EXERCISE PASSAGE.
Radar, a word in common usage today, is an acronym for Radio Detection and Ranging. It is a system based on electromagnetic waves that are used to identify altitude, direction, and range of moving and stationary objects. It can also be used to identify the speed of moving objects like aircraft, ships, and motor vehicles.
Sir Robert Watson-Watt is credited with creating the first practical RADAR system. In early 1935, he proposed a system that could detect and locate aircraft with the use of radio technology. On February 26, 1935, he successfully demonstrated the reflection of radio waves by aircraft. He received a patent for this invention on April 2, 1935.
In his work on electromagnetism, Maxwell had predicted the existence of radio waves. In the late 19th century, Heinrich Hertz proved that metallic objects reflected radio waves.
Christian Hulsmeyer, for the very first time in history, demonstrated the use of electromagnetic waves to detect distant metallic objects. He came up with a devise for the detection of metallic objects and demonstrated it in 1904 by identifying the presence of a ship in fog.
In 1917, Nikola Tesla, a mechanical/electrical engineer and inventor, established the principles related to frequency and power level for primitive radar units. Before the Second World War, the efforts of the American, German, French, and British researchers, as also developments by the Soviets led to the creation of the modern radar equipment.
In 1934, Emile Girardeau, a French engineer obtained a patent for working on a dual radar system. Dr. Robert M. Page from America worked on the first monopulse radar during the same year.
Around the same time, the collaborated efforts of P. K. Oshchepkov, a Soviet military engineer, and the Leningrad Electrophysical Institute, brought about the creation of RAPID, an apparatus capable of detecting an aircraft within a range of 3 km.
Zoltan Bay, a Hungarian physicist, created a working model of radar in 1936. The British were the first to use the radar system for defense purposes.
Radar technology is widely used for air traffic control and navigation. It finds applications in space-tracking systems. It is useful for weather sensing and biological research. The complex-looking radar systems find their roots in the fundamentals of electromagnetic theory. Isn't it amazing?

INSTRUCTIONS TO FOLLOW. Copy the radar history text starting with "In 1917, Nikola" and going on through "the same year.", changing "primitive" to "early".

DATA SUPPLIED.

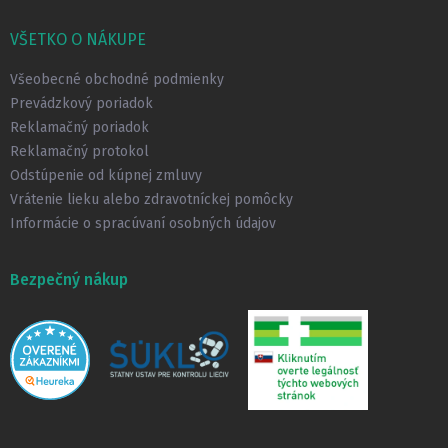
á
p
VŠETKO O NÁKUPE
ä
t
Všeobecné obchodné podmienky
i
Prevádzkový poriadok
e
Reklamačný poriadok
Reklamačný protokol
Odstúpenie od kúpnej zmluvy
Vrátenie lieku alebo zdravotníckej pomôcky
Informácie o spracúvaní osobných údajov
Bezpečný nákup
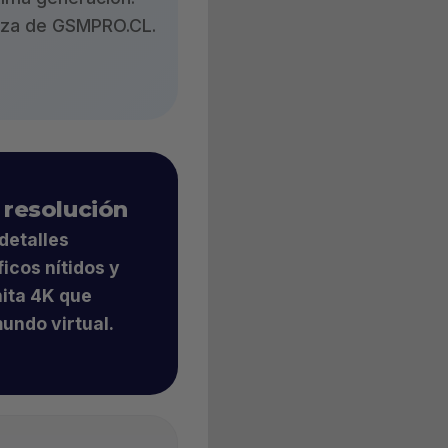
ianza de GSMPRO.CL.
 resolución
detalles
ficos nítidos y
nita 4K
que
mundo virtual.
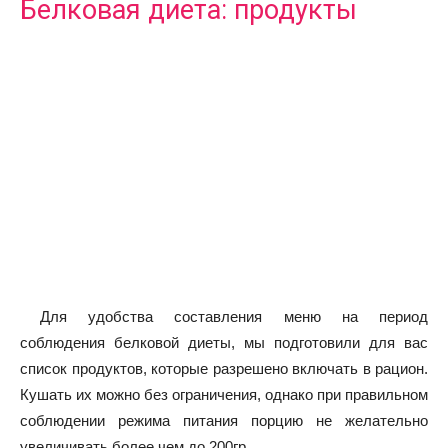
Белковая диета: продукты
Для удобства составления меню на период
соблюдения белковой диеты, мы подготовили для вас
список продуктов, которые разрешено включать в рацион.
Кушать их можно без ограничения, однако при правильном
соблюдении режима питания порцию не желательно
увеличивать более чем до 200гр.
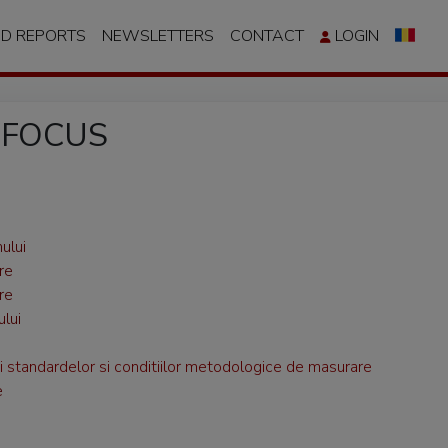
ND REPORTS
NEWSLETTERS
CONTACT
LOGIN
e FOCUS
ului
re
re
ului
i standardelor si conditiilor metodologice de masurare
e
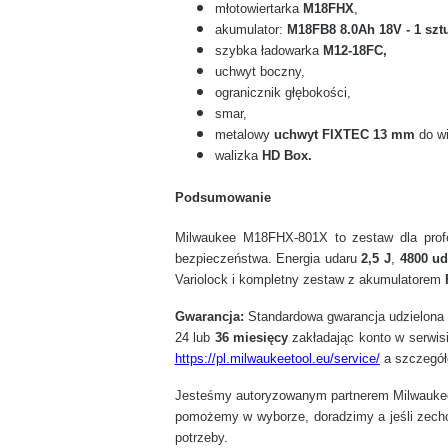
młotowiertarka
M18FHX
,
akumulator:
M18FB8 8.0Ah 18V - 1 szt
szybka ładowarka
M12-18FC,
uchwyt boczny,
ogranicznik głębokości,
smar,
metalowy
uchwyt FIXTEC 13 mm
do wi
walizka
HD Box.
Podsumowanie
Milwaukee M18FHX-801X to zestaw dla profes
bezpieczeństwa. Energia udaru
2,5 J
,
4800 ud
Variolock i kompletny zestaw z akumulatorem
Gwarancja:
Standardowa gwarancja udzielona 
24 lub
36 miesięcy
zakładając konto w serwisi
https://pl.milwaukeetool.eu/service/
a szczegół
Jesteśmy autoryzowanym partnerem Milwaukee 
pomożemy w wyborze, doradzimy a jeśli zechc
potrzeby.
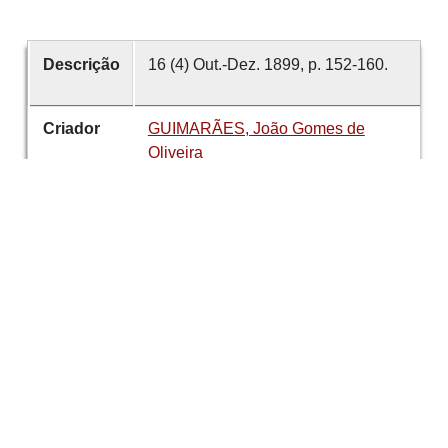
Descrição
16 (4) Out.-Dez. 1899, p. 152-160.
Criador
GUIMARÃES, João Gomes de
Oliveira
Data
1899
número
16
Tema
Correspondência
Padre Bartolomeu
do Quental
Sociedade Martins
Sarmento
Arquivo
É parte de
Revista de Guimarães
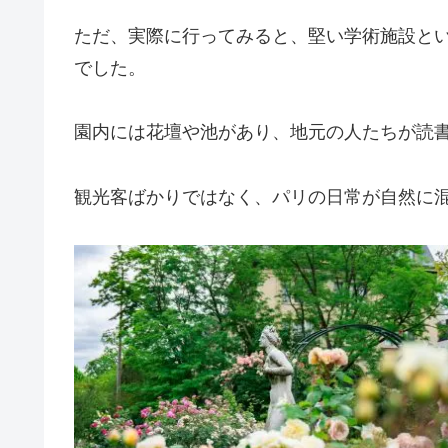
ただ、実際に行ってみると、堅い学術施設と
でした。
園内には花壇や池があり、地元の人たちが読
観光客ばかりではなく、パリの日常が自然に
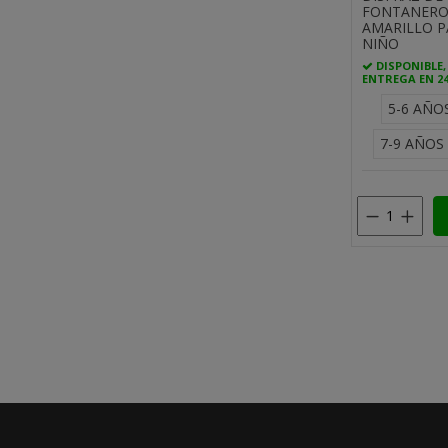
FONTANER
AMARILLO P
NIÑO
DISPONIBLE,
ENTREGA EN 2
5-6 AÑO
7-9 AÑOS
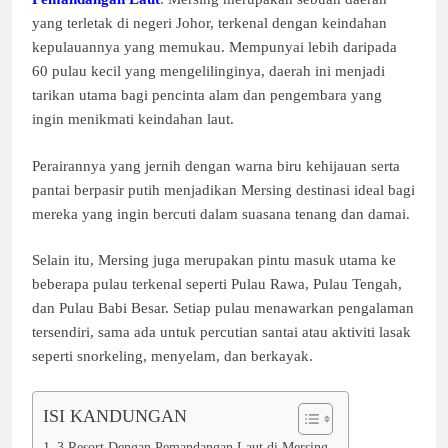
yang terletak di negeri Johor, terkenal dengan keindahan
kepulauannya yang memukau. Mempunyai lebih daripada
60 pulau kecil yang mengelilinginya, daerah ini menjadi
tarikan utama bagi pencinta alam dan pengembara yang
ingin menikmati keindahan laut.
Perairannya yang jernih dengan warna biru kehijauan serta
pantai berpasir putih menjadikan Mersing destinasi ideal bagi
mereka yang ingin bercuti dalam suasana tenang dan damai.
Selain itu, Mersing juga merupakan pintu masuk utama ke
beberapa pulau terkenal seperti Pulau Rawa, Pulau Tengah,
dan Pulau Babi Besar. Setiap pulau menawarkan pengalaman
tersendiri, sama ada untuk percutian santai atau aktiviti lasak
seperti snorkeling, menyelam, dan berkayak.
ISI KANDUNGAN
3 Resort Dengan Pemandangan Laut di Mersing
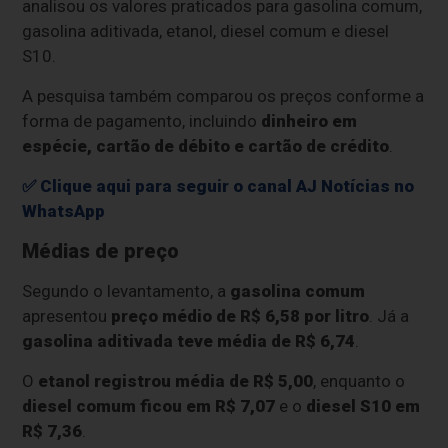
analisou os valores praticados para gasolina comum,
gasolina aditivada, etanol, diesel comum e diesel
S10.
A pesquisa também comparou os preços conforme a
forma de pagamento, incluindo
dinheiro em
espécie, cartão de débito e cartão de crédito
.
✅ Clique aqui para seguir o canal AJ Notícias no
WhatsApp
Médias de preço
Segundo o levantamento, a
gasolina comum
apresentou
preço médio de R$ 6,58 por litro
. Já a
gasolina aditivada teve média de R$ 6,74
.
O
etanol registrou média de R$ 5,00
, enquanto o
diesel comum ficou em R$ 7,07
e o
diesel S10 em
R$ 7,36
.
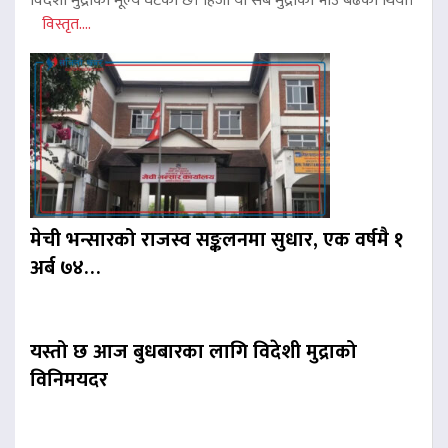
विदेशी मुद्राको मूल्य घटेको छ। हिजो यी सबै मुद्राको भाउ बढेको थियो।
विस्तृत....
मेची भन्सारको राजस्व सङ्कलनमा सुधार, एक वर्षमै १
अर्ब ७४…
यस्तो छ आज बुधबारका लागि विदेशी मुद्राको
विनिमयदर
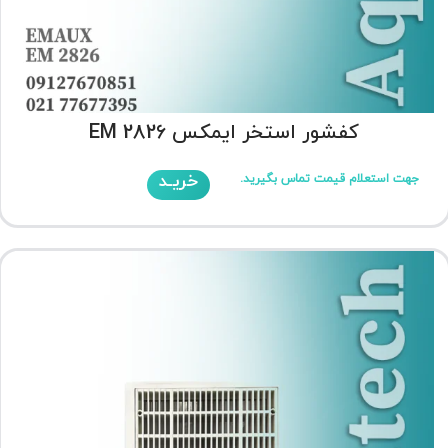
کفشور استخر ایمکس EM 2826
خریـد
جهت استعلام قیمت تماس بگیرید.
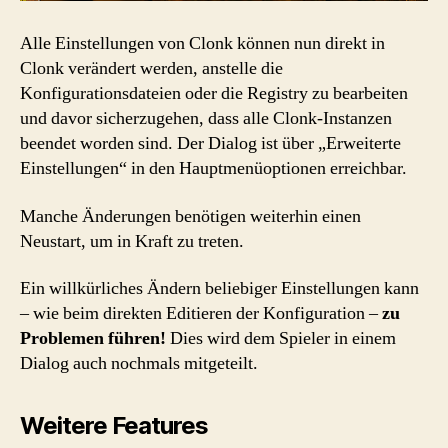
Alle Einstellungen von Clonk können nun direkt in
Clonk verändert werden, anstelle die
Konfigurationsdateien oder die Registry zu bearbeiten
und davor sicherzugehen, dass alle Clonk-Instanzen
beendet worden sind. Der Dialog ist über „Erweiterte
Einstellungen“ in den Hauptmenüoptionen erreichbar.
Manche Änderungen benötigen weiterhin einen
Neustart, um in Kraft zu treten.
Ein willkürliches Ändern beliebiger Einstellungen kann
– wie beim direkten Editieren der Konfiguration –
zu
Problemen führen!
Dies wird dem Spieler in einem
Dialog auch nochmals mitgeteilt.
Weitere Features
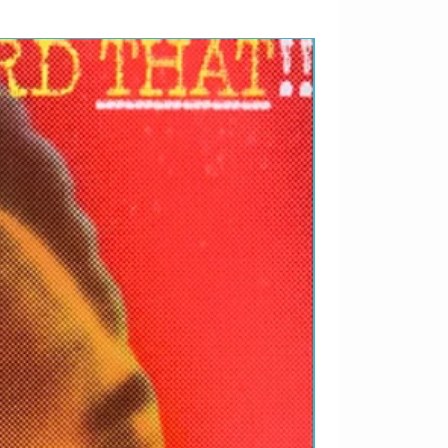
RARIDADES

PROBLEM SOLUTION.
In 1917, Nikola Tesla, a mechanical/electrical engineer and inventor, established the principles related to frequency and power level for early radar units. Before the Second World War, the efforts of the American, German, French, and British researchers, as also developments by the Soviets led to the creation of the modern radar equipment.
In 1934, Emile Girardeau, a French engineer obtained a patent for working on a dual radar system. Dr. Robert M. Page from America worked on the first monopulse radar during the same year.